WHAT THE TASK REQUIRES:
Render everything from the start of the entries down to the line containing "12/12/22 12:25:59 series?", that line included, as a JSON list of strings with one string per line and blank lines omitted.

(Chart interpretation exercises)
- Opening Delimiter -

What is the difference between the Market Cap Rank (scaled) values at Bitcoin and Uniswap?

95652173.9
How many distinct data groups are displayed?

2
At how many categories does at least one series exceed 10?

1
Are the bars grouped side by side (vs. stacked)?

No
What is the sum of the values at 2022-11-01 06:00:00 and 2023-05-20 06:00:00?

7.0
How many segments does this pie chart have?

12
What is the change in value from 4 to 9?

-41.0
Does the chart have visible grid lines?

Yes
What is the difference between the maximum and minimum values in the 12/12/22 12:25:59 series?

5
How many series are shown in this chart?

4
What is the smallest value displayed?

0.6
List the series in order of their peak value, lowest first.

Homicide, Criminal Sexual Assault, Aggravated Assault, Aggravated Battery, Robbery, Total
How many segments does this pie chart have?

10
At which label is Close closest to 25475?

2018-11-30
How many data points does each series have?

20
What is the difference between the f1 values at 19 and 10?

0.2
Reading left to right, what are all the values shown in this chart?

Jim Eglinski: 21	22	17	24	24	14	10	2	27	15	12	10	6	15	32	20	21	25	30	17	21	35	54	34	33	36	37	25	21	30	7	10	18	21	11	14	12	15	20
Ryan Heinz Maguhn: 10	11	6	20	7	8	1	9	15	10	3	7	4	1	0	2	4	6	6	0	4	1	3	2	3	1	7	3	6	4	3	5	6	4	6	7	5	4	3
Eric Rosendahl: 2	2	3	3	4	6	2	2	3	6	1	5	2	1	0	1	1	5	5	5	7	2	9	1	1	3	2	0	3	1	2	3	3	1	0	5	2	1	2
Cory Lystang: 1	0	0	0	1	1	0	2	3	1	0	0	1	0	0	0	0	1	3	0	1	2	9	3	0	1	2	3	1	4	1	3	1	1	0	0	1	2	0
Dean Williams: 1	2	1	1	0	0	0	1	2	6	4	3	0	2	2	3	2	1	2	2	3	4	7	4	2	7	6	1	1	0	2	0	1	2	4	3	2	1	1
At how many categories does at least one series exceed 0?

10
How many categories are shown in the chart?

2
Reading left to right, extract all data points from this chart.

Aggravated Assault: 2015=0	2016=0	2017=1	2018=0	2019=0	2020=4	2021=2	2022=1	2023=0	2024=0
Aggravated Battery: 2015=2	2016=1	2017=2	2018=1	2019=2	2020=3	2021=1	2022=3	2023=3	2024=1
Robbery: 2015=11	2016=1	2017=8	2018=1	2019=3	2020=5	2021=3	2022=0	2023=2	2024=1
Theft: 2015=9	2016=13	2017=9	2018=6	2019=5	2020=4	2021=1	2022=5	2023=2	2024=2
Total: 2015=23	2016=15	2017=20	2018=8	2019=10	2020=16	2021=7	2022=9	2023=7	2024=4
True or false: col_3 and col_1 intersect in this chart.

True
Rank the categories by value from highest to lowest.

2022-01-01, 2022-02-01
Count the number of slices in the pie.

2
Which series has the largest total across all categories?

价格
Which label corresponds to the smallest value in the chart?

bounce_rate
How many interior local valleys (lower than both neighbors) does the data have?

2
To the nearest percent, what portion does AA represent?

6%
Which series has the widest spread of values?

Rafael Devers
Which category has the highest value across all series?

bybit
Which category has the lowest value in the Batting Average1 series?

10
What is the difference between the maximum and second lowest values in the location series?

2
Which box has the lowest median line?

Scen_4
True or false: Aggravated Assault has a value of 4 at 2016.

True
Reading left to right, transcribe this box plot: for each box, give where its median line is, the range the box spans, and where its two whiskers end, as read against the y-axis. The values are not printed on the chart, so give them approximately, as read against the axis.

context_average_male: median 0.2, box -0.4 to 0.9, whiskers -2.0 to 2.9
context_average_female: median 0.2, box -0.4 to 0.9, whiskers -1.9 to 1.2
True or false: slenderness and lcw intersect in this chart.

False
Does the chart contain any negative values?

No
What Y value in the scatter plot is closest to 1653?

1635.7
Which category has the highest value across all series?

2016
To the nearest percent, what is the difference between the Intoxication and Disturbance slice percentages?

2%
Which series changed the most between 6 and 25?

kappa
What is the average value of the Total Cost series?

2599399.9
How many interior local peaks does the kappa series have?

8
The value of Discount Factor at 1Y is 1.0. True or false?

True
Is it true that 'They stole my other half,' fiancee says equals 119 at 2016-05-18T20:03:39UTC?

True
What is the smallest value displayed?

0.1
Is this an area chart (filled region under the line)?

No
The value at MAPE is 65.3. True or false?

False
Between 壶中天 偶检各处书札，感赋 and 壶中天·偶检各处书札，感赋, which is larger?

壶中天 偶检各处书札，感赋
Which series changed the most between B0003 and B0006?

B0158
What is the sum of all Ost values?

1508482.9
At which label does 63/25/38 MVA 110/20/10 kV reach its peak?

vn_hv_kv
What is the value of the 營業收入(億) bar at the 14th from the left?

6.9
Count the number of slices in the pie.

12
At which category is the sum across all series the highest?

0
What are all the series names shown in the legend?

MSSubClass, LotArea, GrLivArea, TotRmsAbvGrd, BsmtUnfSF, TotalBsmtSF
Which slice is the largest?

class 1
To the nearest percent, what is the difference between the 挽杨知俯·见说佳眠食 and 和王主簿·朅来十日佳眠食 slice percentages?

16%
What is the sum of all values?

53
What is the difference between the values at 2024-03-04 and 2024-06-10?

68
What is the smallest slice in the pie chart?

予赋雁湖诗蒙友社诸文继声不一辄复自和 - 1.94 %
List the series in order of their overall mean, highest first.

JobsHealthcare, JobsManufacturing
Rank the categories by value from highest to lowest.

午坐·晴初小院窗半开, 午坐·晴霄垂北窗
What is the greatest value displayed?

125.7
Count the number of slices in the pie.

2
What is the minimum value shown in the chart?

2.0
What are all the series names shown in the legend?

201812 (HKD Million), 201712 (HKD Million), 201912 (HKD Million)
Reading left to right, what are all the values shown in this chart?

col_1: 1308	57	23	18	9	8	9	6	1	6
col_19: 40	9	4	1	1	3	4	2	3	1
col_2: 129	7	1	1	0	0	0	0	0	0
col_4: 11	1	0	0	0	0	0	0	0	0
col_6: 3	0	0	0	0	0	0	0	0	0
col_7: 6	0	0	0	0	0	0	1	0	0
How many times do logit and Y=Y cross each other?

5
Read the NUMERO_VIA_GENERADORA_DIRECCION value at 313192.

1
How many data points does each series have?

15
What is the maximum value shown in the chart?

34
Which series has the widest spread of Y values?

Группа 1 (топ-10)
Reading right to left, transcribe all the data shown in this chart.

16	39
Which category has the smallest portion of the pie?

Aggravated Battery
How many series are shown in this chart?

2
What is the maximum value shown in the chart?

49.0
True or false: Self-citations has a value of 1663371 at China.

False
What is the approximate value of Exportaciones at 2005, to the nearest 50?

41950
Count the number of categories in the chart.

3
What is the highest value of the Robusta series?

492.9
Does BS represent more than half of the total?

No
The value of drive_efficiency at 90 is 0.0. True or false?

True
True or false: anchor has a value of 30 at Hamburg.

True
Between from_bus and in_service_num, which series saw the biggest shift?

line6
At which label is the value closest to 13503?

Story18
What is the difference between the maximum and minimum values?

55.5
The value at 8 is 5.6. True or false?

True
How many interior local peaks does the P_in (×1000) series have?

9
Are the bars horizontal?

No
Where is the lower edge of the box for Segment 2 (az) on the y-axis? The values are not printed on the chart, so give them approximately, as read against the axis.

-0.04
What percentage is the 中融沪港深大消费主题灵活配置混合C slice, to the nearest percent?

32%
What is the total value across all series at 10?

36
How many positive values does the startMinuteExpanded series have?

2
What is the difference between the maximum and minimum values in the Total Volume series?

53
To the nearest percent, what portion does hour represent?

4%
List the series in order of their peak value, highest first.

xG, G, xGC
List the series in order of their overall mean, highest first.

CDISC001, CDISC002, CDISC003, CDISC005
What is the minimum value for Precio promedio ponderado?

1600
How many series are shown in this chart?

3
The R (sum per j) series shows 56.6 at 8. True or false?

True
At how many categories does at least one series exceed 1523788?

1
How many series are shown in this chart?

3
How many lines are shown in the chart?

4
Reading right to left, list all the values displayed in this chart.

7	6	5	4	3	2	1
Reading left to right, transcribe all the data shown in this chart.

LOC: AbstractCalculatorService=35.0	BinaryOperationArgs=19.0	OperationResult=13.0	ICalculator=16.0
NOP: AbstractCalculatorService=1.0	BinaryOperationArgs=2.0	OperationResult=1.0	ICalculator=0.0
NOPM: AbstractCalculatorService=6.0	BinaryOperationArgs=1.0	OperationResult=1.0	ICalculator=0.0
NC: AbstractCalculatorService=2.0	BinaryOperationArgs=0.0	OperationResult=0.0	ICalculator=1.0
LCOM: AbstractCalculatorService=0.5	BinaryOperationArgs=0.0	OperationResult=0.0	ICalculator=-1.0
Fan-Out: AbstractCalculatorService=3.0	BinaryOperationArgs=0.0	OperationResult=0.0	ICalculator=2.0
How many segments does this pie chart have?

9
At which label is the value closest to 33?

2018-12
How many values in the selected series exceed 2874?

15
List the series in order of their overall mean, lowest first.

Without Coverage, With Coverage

- Closing Delimiter -

EXERCISE ANSWER:
[
  "What is the difference between the Market Cap Rank (scaled) values at Bitcoin and Uniswap?",
  "95652173.9",
  "How many distinct data groups are displayed?",
  "2",
  "At how many categories does at least one series exceed 10?",
  "1",
  "Are the bars grouped side by side (vs. stacked)?",
  "No",
  "What is the sum of the values at 2022-11-01 06:00:00 and 2023-05-20 06:00:00?",
  "7.0",
  "How many segments does this pie chart have?",
  "12",
  "What is the change in value from 4 to 9?",
  "-41.0",
  "Does the chart have visible grid lines?",
  "Yes",
  "What is the difference between the maximum and minimum values in the 12/12/22 12:25:59 series?"
]